With resources of the county emergency response staff already being taxed with COVID-19 response, it is important to minimize responses that would come with prescribed fire activity.

It is critical that land managers in areas included in the Smoke Model available online at ksfire.org consult the model if they do choose to burn. The model indicates the level at which a burn would contribute to urban area air quality problems. Secretary of Agriculture Mike Beam urges land managers to refrain from burning, especially if your area is predicted in the large (red) contribution range.

“Prescribed burning is a valuable land management tool in the efforts to fight invasive species and maximize land productivity, and this request should not be interpreted as an indictment of the practice of burning,” Beam said. “However, the circumstances surrounding the coronavirus pandemic have created a situation that calls for reducing burned acres this spring.”  

For the latest information related to COVID-19, and to sign up for daily updates sent to your email inbox, visit the Kansas Department of Health and Environment’s COVID-19 Resource Center at www.kdheks.gov/coronavirus.

On January 11, 2016 Ottawa County Commissioners signed a new resolution controlling burning within the boundaries of Ottawa County.  On Monday, October 24, 2016 Ottawa County Commissioners signed a new resolution with revisions to the original resolution signed on January 11, 2016.

This original resolution establishes a two-step approach to burn control by requiring that prior to any act of open burning, a person seeking to perform an act of open burning must: (1) pre-register with the Ottawa County Emergency Management and obtain a registration number identifying that individual; (2) on the day they wish to burn, call Ottawa County Dispatch with their registration number and obtain a Burn Notice Number ("BNN"). The main revision signed on October24, 2016 state that absolutely NO burning shall take place within 150 feet of any structure, oil tank or vehicle(s) not owned or operated by the Registrant.

With the approach of warmer weather many people have started burning.  Ottawa County Emergency Management would like to take this time to remind everyone that Ottawa County has a two-step approach for controlled burning.  The first step is that you register with Ottawa County Emergency Management and the second is that you call the Ottawa County Sheriff’s Office at 785-392-2157 prior to starting any controlled burn. 

Other criteria that Ottawa County requires:

  • Absolutely NO burning shall take place when wind speeds are 15 mph or greater.
  • Absolutely NO burning shall be initiated after sunset or before sunrise unless conducted for agricultural or crop rotation purposes.
  • The Fire Chief of the jurisdiction for where the fire will be located shall have and retain the authority to instruct Ottawa County Dispatch not to allow any burning or place his jurisdiction under a burn ban.
  • Absolutely NO burning shall take place within 150 feet of any structure, oil tank or vehicle(s) not owned or operated by the Registrant.

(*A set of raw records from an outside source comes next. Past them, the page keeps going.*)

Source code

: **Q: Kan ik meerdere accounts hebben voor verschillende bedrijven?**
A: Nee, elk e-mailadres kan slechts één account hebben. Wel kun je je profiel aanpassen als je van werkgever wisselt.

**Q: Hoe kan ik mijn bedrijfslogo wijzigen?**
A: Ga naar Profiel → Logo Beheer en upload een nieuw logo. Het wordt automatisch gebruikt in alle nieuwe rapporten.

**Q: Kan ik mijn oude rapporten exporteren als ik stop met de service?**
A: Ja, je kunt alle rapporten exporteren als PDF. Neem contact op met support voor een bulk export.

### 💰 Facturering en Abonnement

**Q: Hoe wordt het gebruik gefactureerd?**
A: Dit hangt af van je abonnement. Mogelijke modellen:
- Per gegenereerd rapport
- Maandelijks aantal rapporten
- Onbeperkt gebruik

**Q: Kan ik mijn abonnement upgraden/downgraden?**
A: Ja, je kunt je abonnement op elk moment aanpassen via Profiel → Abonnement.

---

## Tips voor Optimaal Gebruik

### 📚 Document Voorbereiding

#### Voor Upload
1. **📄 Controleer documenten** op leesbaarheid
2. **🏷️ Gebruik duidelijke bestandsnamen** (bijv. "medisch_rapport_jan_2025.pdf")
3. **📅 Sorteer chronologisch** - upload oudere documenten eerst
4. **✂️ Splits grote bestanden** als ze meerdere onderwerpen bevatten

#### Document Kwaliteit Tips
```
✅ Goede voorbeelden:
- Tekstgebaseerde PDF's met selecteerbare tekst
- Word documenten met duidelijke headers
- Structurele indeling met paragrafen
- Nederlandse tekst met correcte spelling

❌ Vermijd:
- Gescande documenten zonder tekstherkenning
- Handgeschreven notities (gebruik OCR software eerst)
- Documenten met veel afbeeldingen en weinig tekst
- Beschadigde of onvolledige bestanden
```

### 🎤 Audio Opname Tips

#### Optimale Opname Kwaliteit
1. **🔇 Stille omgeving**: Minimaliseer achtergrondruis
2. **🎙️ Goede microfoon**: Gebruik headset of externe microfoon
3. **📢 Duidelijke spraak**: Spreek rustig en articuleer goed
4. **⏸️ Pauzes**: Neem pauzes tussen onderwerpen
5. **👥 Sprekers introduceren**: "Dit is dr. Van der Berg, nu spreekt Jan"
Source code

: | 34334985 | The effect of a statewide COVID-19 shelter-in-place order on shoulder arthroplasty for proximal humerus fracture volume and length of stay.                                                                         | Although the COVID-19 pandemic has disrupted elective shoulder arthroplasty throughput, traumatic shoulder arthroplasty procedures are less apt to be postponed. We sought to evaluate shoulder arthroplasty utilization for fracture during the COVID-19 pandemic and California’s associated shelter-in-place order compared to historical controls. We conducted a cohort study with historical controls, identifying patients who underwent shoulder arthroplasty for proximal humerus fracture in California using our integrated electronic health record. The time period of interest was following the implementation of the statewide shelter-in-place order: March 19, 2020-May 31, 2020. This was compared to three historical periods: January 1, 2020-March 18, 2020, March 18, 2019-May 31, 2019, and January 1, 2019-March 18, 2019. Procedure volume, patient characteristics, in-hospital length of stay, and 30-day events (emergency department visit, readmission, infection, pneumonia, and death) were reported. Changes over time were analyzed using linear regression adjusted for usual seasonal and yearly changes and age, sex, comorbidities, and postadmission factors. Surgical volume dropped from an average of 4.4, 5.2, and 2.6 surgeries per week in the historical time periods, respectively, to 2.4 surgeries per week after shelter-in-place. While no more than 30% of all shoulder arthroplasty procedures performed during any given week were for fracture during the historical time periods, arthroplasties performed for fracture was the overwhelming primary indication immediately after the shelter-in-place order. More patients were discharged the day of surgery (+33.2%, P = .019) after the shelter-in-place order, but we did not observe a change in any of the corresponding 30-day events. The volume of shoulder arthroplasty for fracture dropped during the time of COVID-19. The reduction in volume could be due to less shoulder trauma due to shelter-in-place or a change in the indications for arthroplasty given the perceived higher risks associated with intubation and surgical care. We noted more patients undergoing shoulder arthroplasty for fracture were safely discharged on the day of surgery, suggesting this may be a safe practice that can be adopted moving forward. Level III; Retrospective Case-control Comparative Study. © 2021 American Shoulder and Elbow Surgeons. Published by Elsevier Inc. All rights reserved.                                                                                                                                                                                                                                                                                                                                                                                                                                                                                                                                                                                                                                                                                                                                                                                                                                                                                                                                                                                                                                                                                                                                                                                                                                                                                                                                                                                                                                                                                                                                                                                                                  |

Ottawa County Emergency Management would also like to pass along some additional safety tips and conditions for open burning.   An adult should always be present during open burning.  Children and pets should be kept a safe distance away.  Use paper and kindling to start the fire and add progressively larger pieces.  Never use gasoline, kerosene or any other flammable liquid to start a fire because the risk of personal injury is high.  Burn one small pile of material at a time and slowly add to it.  This helps to keep the fire from getting out of control.  Select a burn location away from any utility lines.  An adult must attend the fire until it is completely extinguished. 

Have fire extinguishing materials on hand including a water supply, shovels and rakes.  The water supply can be a pressurized water fire extinguisher, a pump can or garden hose.  Test the water source before igniting the fire.  You do not want to find the water is off or that the hose is cracked when you need it. 

Remember that alternate methods of disposal of natural materials are available such as using them again in different forms.  Tree limbs, brush and other forestry debris can be chipped or composted into landscaping materials. 

Remember to be safe, take precautions and use common sense.  Be prepared to extinguish the fire if winds pick up or the weather changes.  If a fire gets out of control, call 911 for the fire department immediately.  Use the utmost caution to prevent injury to yourself and others or any fire damage to your home or property.

Call Ottawa County Sheriff's Office prior to starting and after completing any controlled burns with your burn registration number!  Wind speeds must be 15 mph or below before any controlled burns are allowed.